-- Document segment follows --
Alternatively, you can create an analysis for any other available tables or views such as transferred_view, skipped_view, verified_view, and deleted_view to visualize specific file details as needed.
We configured dashboards to automatically refresh the data to account for new task reports generated after each task execution, enabling us to monitor the overall progress of our data migration.
Create a QuickSight dataset for Athena
We create a new dataset in QuickSight console using an existing Amazon Athena data source. We select Athena as the data source, and AwsDataCatalog for catalog. We then select Glue database, datasync-task-reports-db, and the summary_view table that were created above. We configure to query and refresh the data directly from the source dataset instead of caching it using SPICE, to automatically load new task reports in QuickSight visualizations after each task execution. We also have pre-configured the task reports S3 bucket access setup in QuickSight.
Figure 6: QuickSight dataset configuration
Visualize the QuickSight dataset
Now, we can choose any graph that appropriately depicts the summary view dataset. In this example, we create and publish a new analysis that uses a vertical bar chart visual to show all files transferred, skipped, deleted, and verified across all task executions.
Figure 7: Configuration of QuickSight analysis to visualize files transferred, verified, skipped, and deleted file attributes, across multiple DataSync task executions
We also create and publish another analysis that uses a donut chart visual to show the total volume of data transferred across all task executions.
Figure 8: Configuration of QuickSight analysis to visualize total data transferred across multiple DataSync task executions
From these graphs above, we can confirm that both tasks together have incrementally transferred and verified a total of 250,000 files successfully, while deleting 10,000 files at a destination directory during the initial execution of the first task, as configured in our examples. We can also see that we were able to track the total volume of data transferred across all task executions, which is 5GB in our examples, giving us the ability to easily calculate the remaining percentage of this total data migration.
-- Document segment concluded --
-- Input data follows --
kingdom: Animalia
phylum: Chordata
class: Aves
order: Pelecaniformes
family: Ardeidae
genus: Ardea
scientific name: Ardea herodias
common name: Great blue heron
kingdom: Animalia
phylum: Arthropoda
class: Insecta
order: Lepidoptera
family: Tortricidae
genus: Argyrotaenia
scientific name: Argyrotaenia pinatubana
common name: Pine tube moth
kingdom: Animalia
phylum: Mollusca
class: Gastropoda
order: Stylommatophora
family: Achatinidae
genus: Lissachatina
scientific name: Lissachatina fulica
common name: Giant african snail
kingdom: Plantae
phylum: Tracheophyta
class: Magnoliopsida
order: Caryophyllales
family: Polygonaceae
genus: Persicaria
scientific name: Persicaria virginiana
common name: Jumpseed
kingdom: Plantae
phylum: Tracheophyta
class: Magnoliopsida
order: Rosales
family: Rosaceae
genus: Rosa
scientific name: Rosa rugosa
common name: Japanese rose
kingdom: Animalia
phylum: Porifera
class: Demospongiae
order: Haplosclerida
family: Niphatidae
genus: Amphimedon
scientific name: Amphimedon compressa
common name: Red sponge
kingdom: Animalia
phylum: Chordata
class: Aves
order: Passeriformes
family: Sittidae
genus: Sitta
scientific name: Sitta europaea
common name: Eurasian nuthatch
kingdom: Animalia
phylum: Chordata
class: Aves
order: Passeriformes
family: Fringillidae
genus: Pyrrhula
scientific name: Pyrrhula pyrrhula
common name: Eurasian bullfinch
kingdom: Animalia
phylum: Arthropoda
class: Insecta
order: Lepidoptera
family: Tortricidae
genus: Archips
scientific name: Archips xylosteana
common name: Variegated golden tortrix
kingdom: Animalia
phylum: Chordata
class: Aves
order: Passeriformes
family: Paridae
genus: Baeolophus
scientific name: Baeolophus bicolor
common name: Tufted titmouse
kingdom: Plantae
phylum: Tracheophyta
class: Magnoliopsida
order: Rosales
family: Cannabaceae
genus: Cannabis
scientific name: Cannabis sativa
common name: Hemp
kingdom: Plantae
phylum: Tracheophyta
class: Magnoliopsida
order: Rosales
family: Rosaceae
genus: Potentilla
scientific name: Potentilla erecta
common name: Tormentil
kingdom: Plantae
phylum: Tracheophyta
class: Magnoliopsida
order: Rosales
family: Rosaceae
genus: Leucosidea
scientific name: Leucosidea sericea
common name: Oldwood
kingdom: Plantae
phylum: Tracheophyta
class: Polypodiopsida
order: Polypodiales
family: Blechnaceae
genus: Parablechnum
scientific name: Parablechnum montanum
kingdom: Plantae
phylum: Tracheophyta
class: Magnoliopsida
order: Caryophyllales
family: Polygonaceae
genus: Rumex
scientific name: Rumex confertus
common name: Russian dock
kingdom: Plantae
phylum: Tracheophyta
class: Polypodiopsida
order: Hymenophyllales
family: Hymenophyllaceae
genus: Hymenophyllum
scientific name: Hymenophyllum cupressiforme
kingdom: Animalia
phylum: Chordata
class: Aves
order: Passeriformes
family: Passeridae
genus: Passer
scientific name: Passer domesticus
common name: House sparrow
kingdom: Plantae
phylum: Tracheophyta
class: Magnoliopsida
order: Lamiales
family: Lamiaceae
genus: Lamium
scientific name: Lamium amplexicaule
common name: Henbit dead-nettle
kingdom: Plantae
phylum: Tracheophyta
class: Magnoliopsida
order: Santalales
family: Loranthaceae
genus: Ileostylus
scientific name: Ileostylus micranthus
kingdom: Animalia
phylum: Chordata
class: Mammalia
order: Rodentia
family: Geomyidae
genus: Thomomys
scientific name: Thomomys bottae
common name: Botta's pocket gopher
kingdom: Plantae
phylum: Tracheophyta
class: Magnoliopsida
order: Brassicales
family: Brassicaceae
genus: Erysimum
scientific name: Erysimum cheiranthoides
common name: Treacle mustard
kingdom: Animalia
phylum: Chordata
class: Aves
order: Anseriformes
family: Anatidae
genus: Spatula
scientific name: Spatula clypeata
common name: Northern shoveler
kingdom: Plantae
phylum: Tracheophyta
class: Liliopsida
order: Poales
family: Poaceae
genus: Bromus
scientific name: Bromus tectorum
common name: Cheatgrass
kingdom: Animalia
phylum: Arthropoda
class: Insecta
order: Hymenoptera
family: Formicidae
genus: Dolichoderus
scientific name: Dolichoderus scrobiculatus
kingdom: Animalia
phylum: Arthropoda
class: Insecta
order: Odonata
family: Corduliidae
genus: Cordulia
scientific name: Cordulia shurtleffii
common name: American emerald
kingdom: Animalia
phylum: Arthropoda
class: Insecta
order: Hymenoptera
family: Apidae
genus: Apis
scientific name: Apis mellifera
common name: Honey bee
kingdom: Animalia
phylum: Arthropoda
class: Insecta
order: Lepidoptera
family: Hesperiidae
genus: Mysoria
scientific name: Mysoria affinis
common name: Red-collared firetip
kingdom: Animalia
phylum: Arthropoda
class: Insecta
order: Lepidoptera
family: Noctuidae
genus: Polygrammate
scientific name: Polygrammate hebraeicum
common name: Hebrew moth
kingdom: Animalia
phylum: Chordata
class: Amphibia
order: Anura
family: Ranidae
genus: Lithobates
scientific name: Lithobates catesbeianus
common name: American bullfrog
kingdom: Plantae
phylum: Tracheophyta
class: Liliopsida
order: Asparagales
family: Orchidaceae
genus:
-- Input data concluded --
### Assignment:
Please copy the QuickSight walkthrough above word for word, starting at "Alternatively, you can" and ending at "our data migration.".

### Solved problem:
Alternatively, you can create an analysis for any other available tables or views such as transferred_view, skipped_view, verified_view, and deleted_view to visualize specific file details as needed.
We configured dashboards to automatically refresh the data to account for new task reports generated after each task execution, enabling us to monitor the overall progress of our data migration.